Researchers at Cincinnati Children's Hospital Medical Center randomly assigned 102 children aged 7 to 12 years with obesity to a low-carbohydrate, reduced glycemic-load, or portion-controlled diet for 12 months. During the first 3 months, the children received weekly dietary counseling and group exercise sessions every other week. They continued their assigned diets on their own for the next 9 months. Their height, weight, body fat, and several other clinical measures, including cardiovascular risk factors, were taken at baseline and again after 3, 6, and 12 months. Of the 102 children enrolled, 85 completed the study.

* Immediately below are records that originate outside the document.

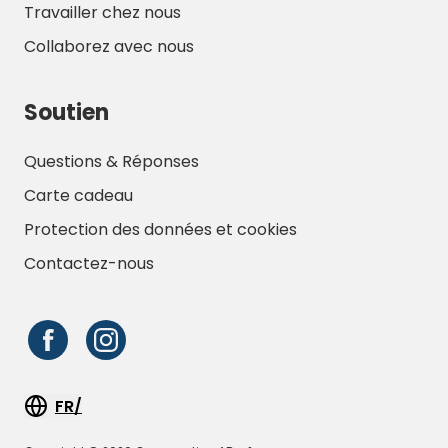
Travailler chez nous
Collaborez avec nous
Soutien
Questions & Réponses
Carte cadeau
Protection des données et cookies
Contactez-nous
FR/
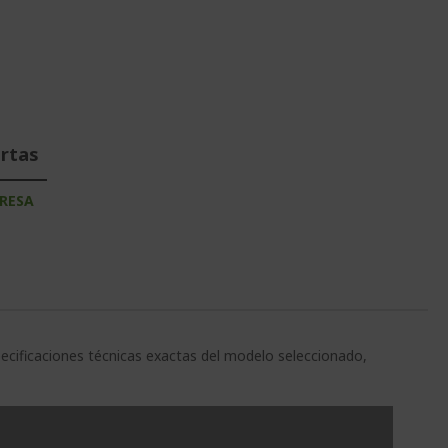
ertas
RESA
pecificaciones técnicas exactas del modelo seleccionado,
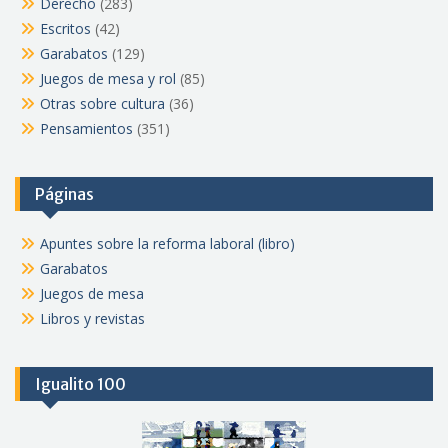
Derecho
(283)
Escritos
(42)
Garabatos
(129)
Juegos de mesa y rol
(85)
Otras sobre cultura
(36)
Pensamientos
(351)
Páginas
Apuntes sobre la reforma laboral (libro)
Garabatos
Juegos de mesa
Libros y revistas
Igualito 100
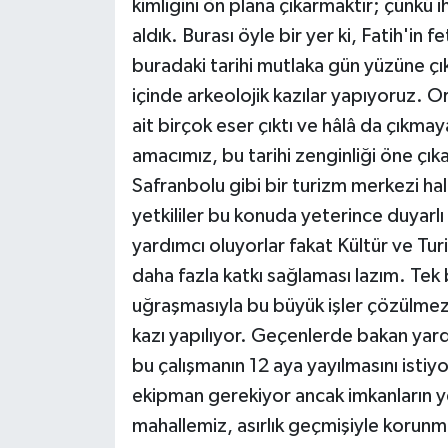
kimliğini ön plana çıkarmaktır; çünkü 
aldık. Burası öyle bir yer ki, Fatih'i
buradaki tarihi mutlaka gün yüzüne çık
içinde arkeolojik kazılar yapıyoruz.
ait birçok eser çıktı ve hâlâ da çıkm
amacımız, bu tarihi zenginliği öne çıka
Safranbolu gibi bir turizm merkezi hal
yetkililer bu konuda yeterince duyarlı
yardımcı oluyorlar fakat Kültür ve T
daha fazla katkı sağlaması lazım. Tek
uğraşmasıyla bu büyük işler çözülmez.
kazı yapılıyor. Geçenlerde bakan yar
bu çalışmanın 12 aya yayılmasını istiy
ekipman gerekiyor ancak imkanların ye
mahallemiz, asırlık geçmişiyle korunm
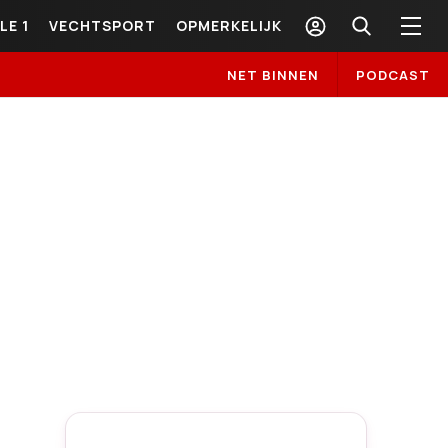
LE 1
VECHTSPORT
OPMERKELIJK
NET BINNEN
PODCAST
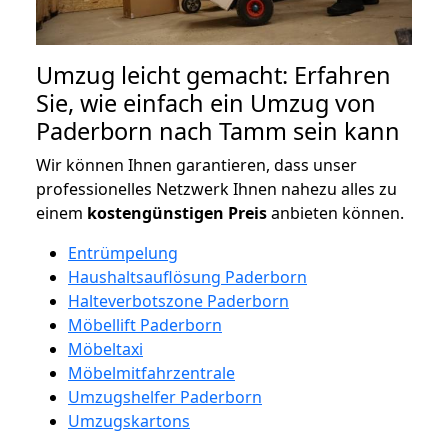
Umzug leicht gemacht: Erfahren
Sie, wie einfach ein Umzug von
Paderborn nach Tamm sein kann
Wir können Ihnen garantieren, dass unser
professionelles Netzwerk Ihnen nahezu alles zu
einem
kostengünstigen
Preis
anbieten können.
Entrümpelung
Haushaltsauflösung Paderborn
Halteverbotszone Paderborn
Möbellift Paderborn
Möbeltaxi
Möbelmitfahrzentrale
Umzugshelfer Paderborn
Umzugskartons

Daily caloric intake decreased from baseline at all time points in all diet groups. Adherence to the low-carbohydrate diet, however, was consistently lower than to other diets, whereas adherence to the reduced glycemic-load diet was consistently high. After 3 months, children on each diet showed improvements in body mass index (BMI), percentage of body fat, and waist circumference. The reductions in BMI and percentage of body fat were maintained at 12 months; however, none of the groups maintained the reduction in waist circumference at 12 months. Improvements in some clinical measures were seen in all groups.

The researchers note that children in all 3 groups were successful in maintaining a reduced caloric intake, even in the final 9 months of the study when they did not receive guidance or counseling from the research staff. They add that an intensive initial intervention with any of these diets could lead to long-term successful weight management. Because adherence was best to the reduced glycemic-load diet, they suggest that this may be the most promising approach for children.